The process of cell-cannibalism scientifically referred to as entosis, occurs when one cell surrounds, kills, and digests another. This process does not typically occur in healthy cells, but rather is noted in the cells of tumors. The latest research on this cannibalism can be triggered by division within a cell when one divides into two. The uncontrolled division of cells is the key hallmark of cancer therefore, this cannibalism could oppose cancers effects.

The research of this involves epithelial cells which form many surfaces of the body and contribute to 80% of human cancers. These cells normally form strong bonds to the surroundings when they divide in the body. The study shows that weakened attachments result in a higher rate of this cell cannibalism. This can help to explain why drugs that make weaker cell attachments are effective at being anti-cancer drugs.

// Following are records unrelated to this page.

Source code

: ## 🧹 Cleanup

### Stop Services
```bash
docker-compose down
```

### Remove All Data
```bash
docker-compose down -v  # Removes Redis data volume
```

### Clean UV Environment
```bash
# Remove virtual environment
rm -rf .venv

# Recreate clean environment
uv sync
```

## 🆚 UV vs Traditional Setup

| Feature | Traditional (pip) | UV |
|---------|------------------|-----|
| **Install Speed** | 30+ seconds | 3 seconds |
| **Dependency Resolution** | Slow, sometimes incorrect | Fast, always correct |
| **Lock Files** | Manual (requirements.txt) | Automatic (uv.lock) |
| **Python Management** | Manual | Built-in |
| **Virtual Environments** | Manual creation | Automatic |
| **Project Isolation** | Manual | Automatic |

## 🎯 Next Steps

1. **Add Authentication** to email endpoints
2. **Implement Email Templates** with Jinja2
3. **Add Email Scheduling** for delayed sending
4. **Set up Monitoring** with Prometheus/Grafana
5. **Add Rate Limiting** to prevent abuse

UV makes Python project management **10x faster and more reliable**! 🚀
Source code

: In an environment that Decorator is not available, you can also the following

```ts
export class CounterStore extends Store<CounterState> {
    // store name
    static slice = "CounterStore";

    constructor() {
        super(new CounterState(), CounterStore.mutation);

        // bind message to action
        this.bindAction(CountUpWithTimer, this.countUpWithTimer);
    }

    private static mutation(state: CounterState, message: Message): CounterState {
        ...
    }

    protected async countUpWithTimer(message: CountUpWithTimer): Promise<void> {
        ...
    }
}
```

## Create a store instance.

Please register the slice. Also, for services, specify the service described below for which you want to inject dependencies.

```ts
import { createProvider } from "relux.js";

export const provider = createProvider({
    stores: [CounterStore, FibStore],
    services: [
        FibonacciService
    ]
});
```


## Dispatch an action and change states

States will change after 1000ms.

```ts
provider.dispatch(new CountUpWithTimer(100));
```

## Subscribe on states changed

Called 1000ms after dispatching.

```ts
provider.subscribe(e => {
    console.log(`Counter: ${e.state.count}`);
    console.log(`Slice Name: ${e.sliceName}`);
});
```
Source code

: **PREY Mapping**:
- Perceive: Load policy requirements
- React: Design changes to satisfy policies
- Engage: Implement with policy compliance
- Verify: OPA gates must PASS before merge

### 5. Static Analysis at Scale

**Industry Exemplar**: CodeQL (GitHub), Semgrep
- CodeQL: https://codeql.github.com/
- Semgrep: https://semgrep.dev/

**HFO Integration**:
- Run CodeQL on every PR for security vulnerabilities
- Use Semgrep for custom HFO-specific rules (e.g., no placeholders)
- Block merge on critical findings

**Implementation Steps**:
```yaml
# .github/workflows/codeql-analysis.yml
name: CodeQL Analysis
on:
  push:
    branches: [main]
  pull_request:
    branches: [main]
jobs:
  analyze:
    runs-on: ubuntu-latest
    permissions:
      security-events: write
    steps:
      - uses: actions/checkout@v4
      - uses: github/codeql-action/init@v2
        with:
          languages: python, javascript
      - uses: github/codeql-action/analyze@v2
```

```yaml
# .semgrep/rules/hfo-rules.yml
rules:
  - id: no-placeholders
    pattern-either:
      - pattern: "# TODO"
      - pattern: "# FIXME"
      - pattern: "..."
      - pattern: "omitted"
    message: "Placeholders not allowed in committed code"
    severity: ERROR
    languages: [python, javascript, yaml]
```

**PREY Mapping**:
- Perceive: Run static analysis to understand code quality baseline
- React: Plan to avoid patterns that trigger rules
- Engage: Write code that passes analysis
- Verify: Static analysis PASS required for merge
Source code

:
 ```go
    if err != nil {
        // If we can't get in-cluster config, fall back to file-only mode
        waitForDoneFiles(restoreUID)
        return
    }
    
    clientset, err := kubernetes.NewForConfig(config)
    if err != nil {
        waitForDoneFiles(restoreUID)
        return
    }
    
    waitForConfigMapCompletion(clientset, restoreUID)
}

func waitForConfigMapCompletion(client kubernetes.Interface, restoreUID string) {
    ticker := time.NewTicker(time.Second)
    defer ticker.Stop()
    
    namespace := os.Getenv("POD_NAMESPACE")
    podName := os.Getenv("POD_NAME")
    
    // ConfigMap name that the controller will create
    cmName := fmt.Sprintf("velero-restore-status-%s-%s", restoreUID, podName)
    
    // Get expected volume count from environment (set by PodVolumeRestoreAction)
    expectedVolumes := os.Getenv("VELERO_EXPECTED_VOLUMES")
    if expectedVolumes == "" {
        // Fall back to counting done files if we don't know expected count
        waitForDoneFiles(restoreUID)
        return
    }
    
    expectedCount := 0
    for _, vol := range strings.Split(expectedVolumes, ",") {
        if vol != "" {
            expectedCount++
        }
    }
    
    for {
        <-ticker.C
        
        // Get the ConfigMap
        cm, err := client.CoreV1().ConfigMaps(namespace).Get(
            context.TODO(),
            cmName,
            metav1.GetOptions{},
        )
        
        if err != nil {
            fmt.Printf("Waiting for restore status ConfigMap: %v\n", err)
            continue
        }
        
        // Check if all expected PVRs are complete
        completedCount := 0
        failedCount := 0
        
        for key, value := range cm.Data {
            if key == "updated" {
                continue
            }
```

One of the initial authors on the paper, Dr. Jo Durgan stated “We set out to identify the proteins that control cell cannibalism in tumour cells, but by using time-lapse microscopy to watch this process in action, we stumbled across a completely unexpected new mechanism. The link we’ve found to cell division is really intriguing from the perspective of cancer.”

The cell cannibalism that has not been studied well at this point, has a complex relationship with cancer which we have yet to understand fully on whether or not it hinders tumor growth. The discovery that dividing cells have a higher rate of being cannibalized by other cells helps to suggest that entosis may be a viable option for preventing and reducing cancer.